Work task: Locate every line in the records below that contains the word "Count", and copy each of those lines.

=== Begin Enclosure ===

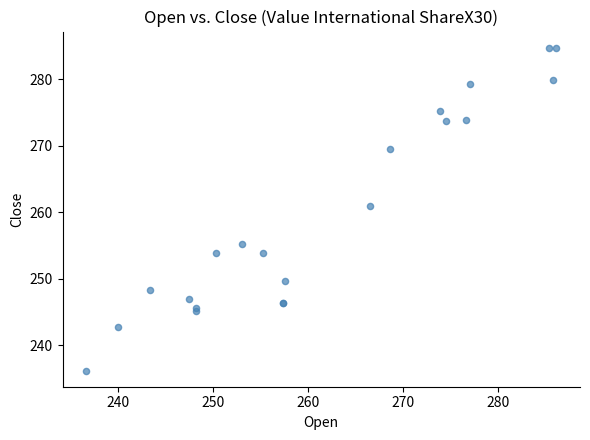

What Y value in the scatter plot is closest to 260?

260.9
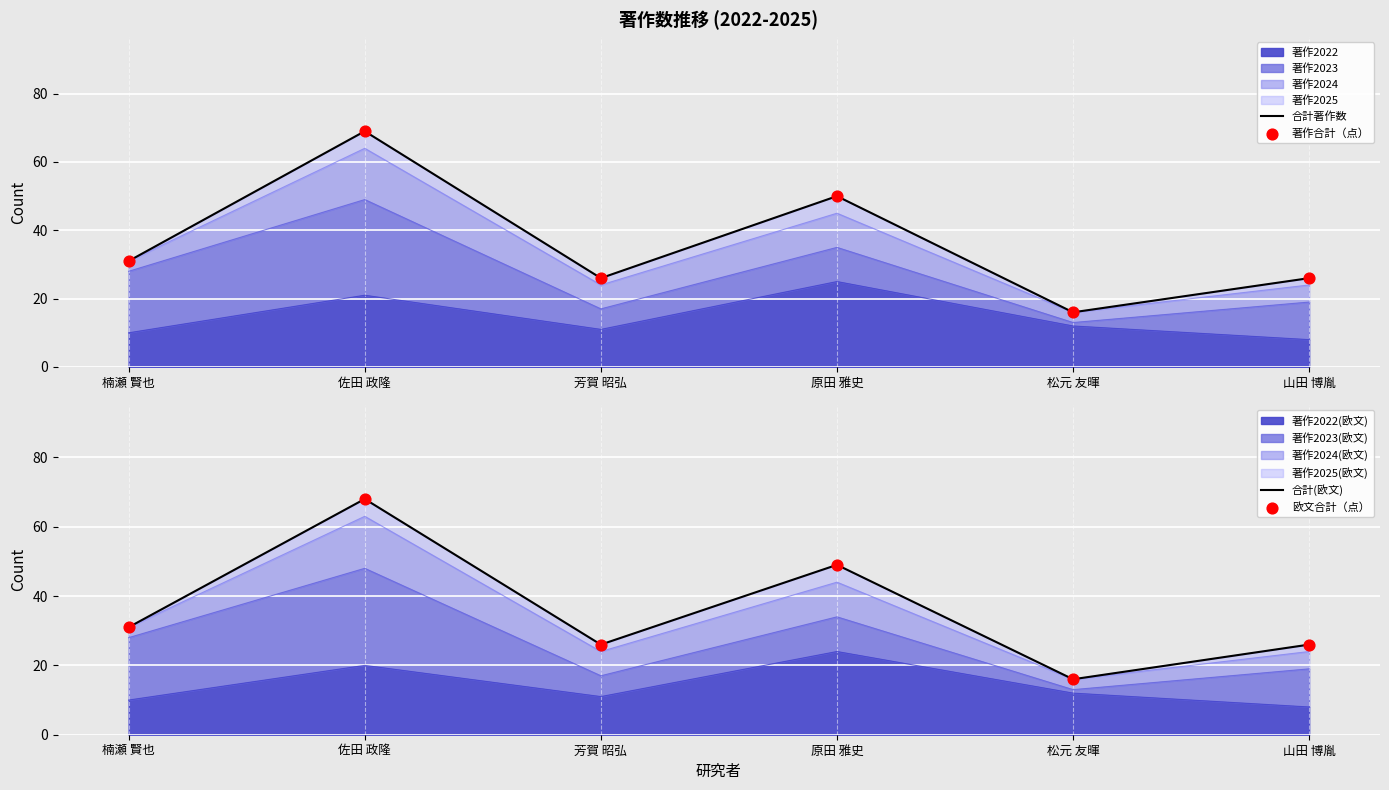

What is the total value across all series at 松元 友暉?

64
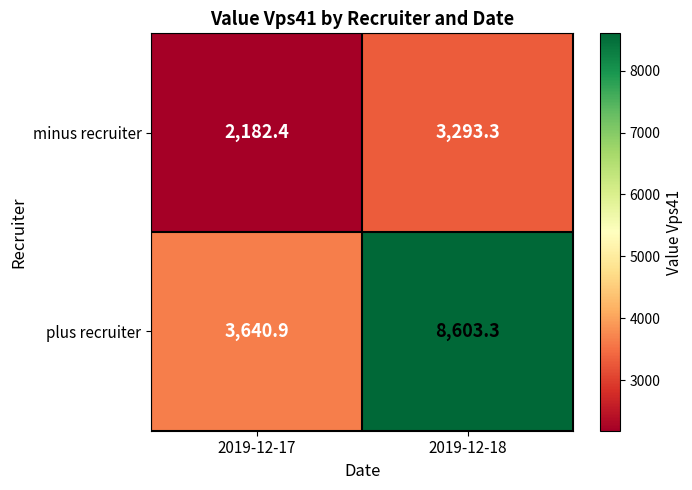

What is the spread (max minus min) of values at 2019-12-18?

5310.0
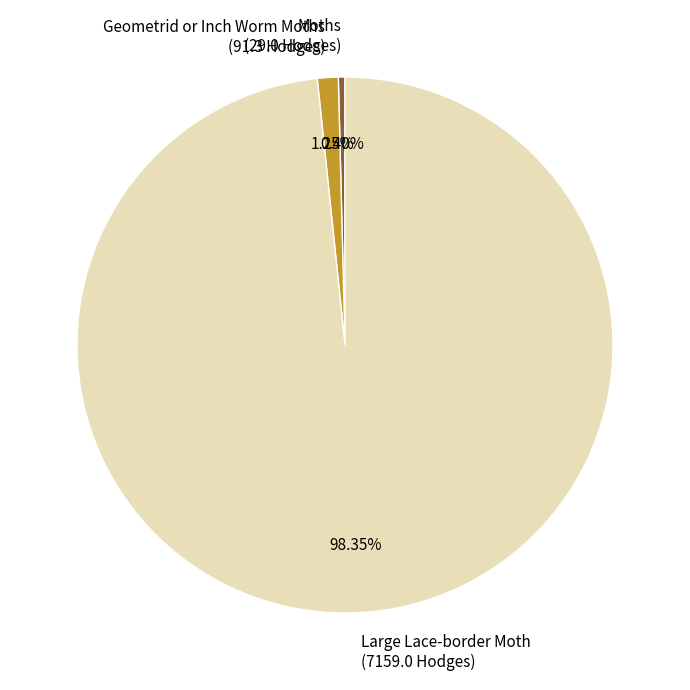

How many slices are in this pie chart?

3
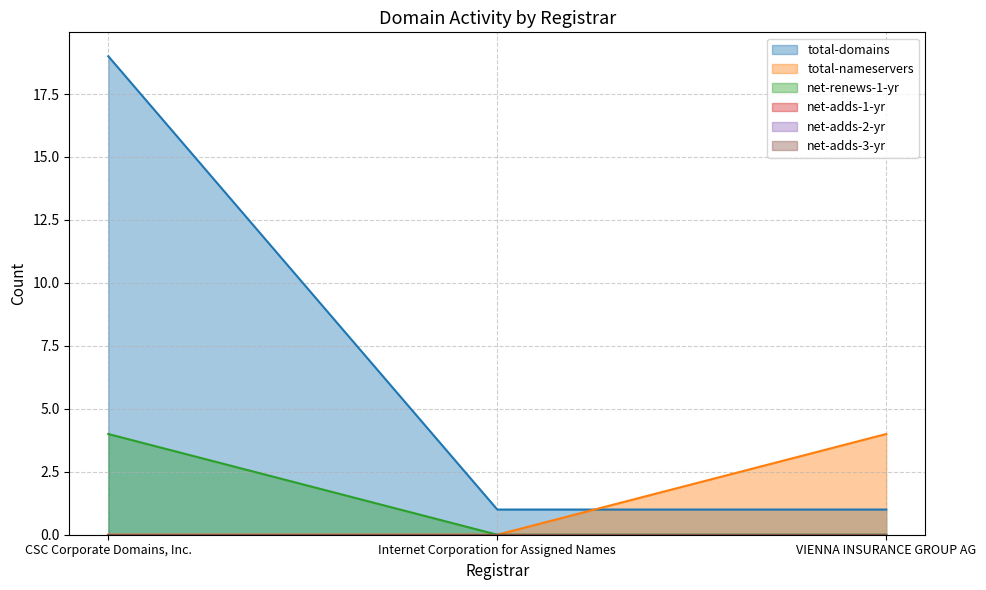

List the labels in order of net-renews-1-yr value, smallest first.

Internet Corporation for Assigned Names, VIENNA INSURANCE GROUP AG, CSC Corporate Domains, Inc.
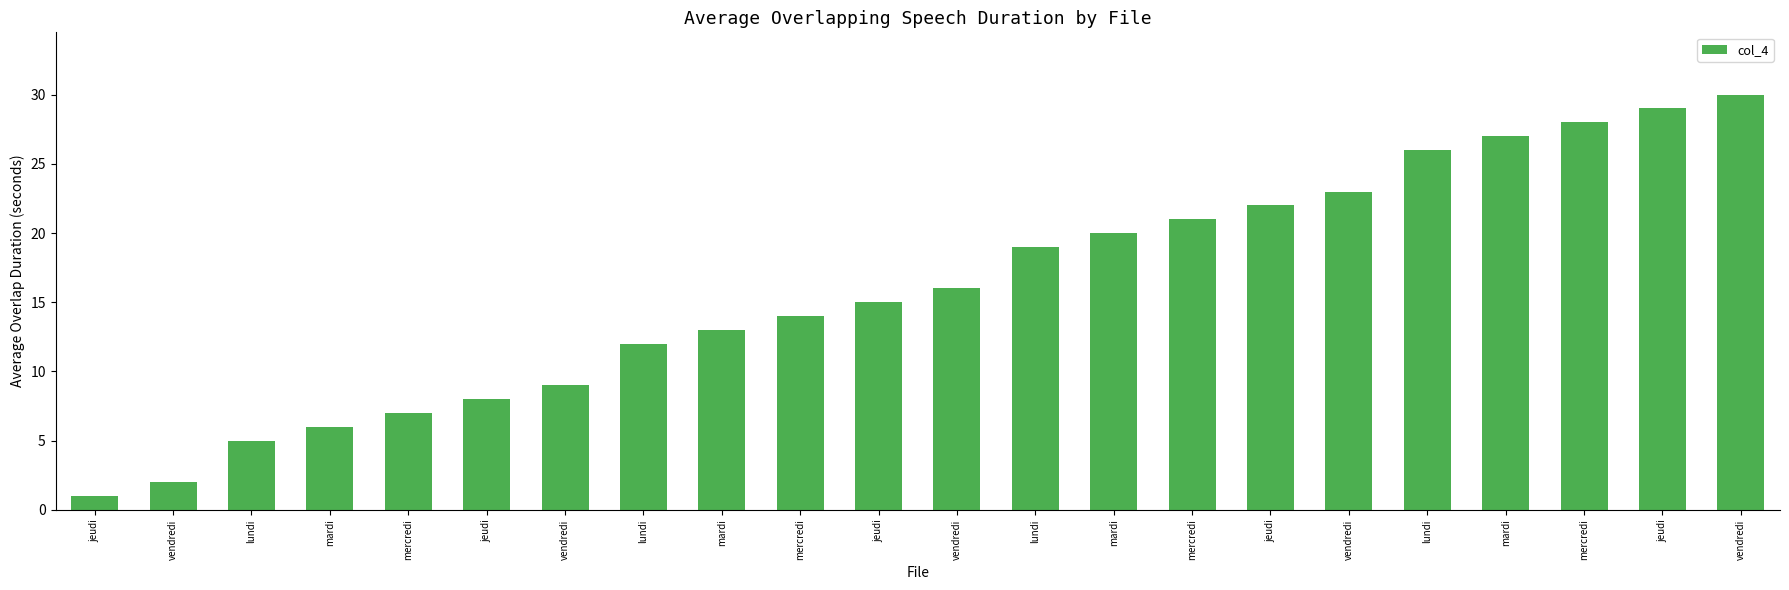

Count the number of data series in this chart.

1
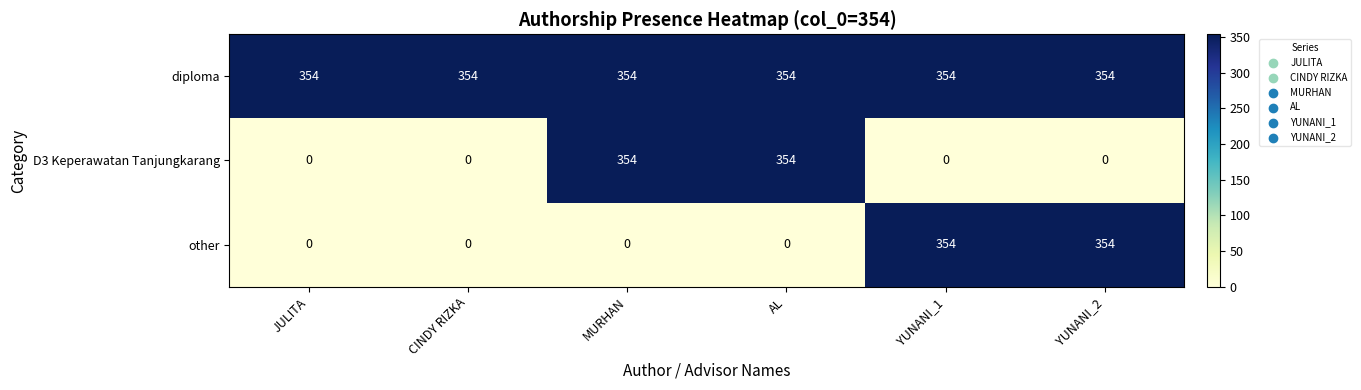

At how many categories does at least one series exceed 207?

6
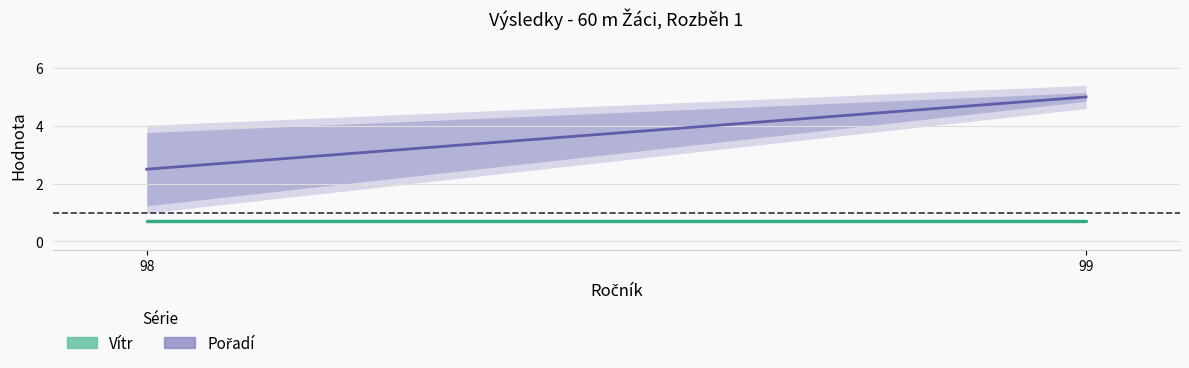

Count the number of categories in the chart.

2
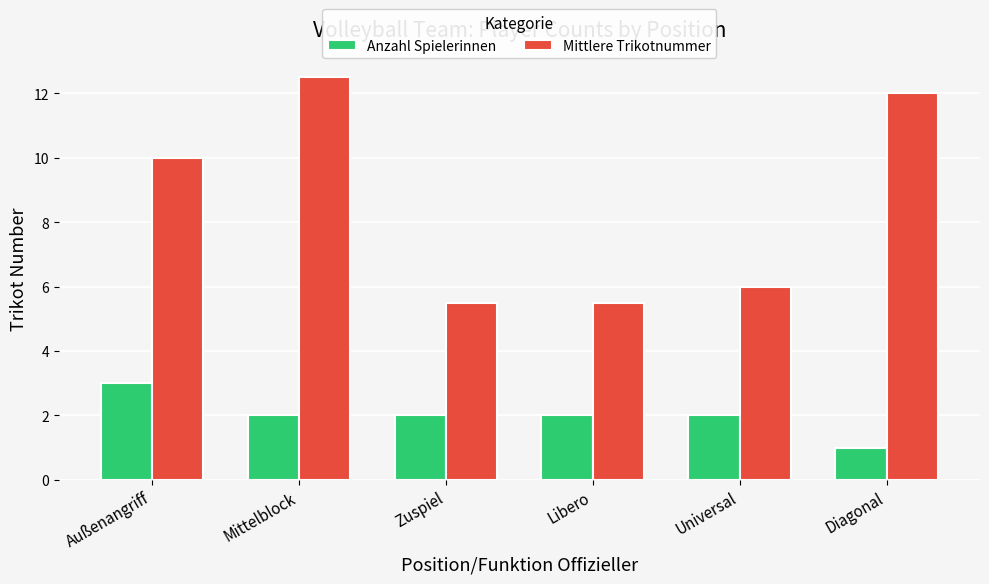

What is the label of the 3rd bar from the right?

Libero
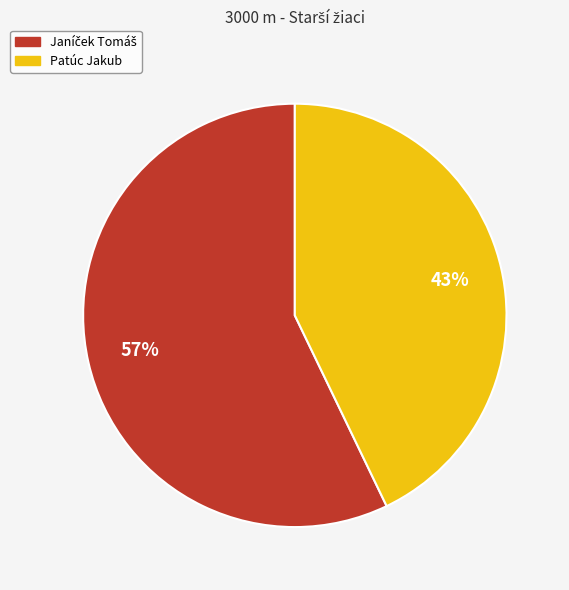

To the nearest percent, what is the difference between the largest and smallest slice percentages?

14%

=== End Enclosure ===

Exercise output:
Count the number of data series in this chart.
Count the number of categories in the chart.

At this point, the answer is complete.